▸ **AIM OF THE EXERCISE**
What is needed here is every line of the records that includes "szerint".

- - - -

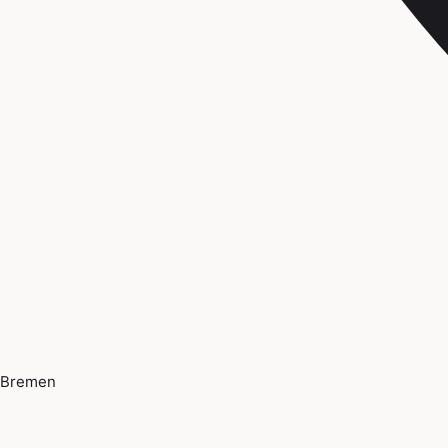
Bremen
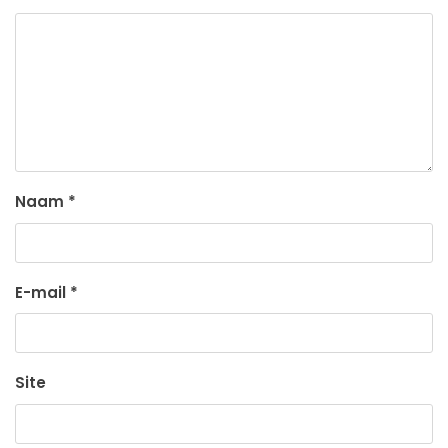
Naam
*
E-mail
*
Site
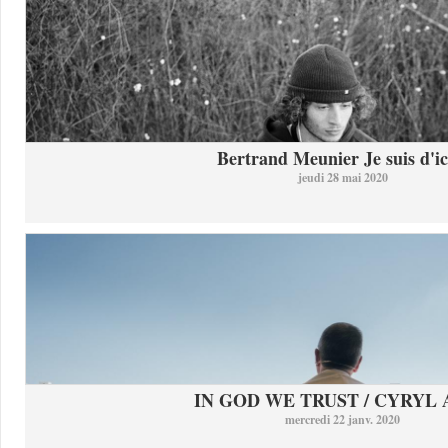
Bertrand Meunier Je suis d'ici
jeudi 28 mai 2020
IN GOD WE TRUST / CYRYL
mercredi 22 janv. 2020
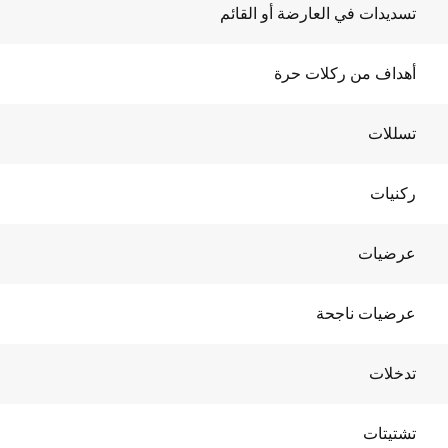
تسديدات في العارضة أو القائم
أهداف من ركلات حرة
تسللات
ركنيات
عرضيات
عرضيات ناجحة
تدخلات
تشتيتات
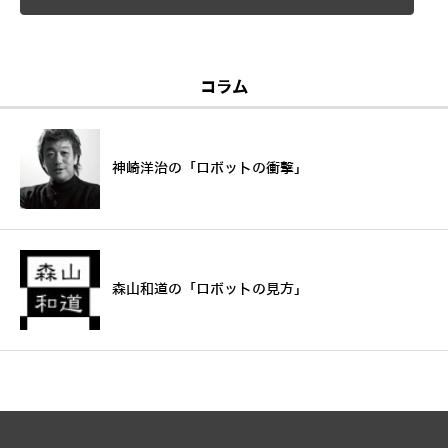
コラム
神崎洋治の「ロボットの衝撃」
森山和道の「ロボットの見方」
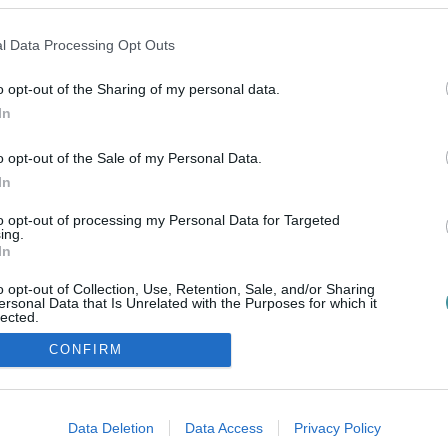
ELLENZÉK "FÉKEN TARTÁSÁT"
2021. november 27
|
Mindenki ügye
l Data Processing Opt Outs
Kövér László házelnök egy most kiszivárgott hangfelvétel
szerint arról beszélt a titkosszolgálati vezetőknek zárt ajtók
o opt-out of the Sharing of my personal data.
mögött, hogy jelenleg az ellenzék jelenti a legnagyobb
In
nemzetbiztonsági veszé...
o opt-out of the Sale of my Personal Data.
In
to opt-out of processing my Personal Data for Targeted
ing.
In
o opt-out of Collection, Use, Retention, Sale, and/or Sharing
ersonal Data that Is Unrelated with the Purposes for which it
lected.
Out
CONFIRM
ozzáférési nyilatkozat
|
Kommentelési szabályzat
|
Szerzői jogo
consents
o allow Google to enable storage related to advertising like cookies on
Data Deletion
Data Access
Privacy Policy
evice identifiers in apps.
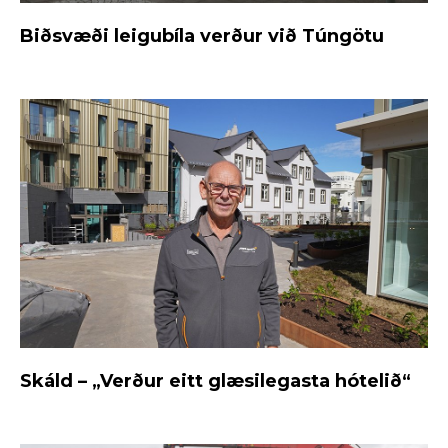
Biðsvæði leigubíla verður við Túngötu
Skáld – „Verður eitt glæsilegasta hótelið“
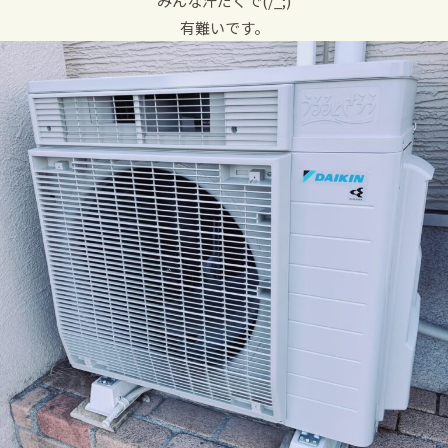
みんな汗だくで(/_;)
有難いです。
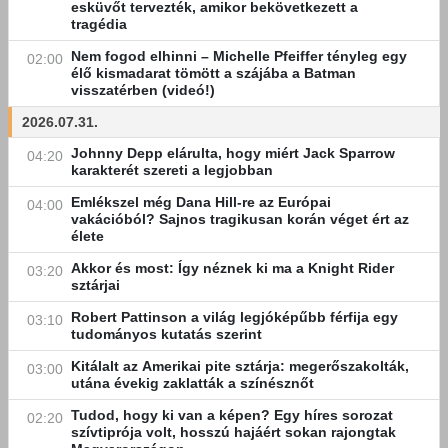
esküvőt tervezték, amikor bekövetkezett a
tragédia
Nem fogod elhinni – Michelle Pfeiffer tényleg egy
02:00
élő kismadarat tömött a szájába a Batman
visszatérben (videó!)
2026.07.31.
Johnny Depp elárulta, hogy miért Jack Sparrow
04:20
karakterét szereti a legjobban
Emlékszel még Dana Hill-re az Európai
04:00
vakációból? Sajnos tragikusan korán véget ért az
élete
Akkor és most: Így néznek ki ma a Knight Rider
03:20
sztárjai
Robert Pattinson a világ legjóképűbb férfija egy
03:10
tudományos kutatás szerint
Kitálalt az Amerikai pite sztárja: megerőszakolták,
03:00
utána évekig zaklatták a színésznőt
Tudod, hogy ki van a képen? Egy híres sorozat
02:20
szívtiprója volt, hosszú hajáért sokan rajongtak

- - - -

▸ **WRITTEN RESPONSE**
szerint arról beszélt a titkosszolgálati vezetőknek zárt ajtók
tudományos kutatás szerint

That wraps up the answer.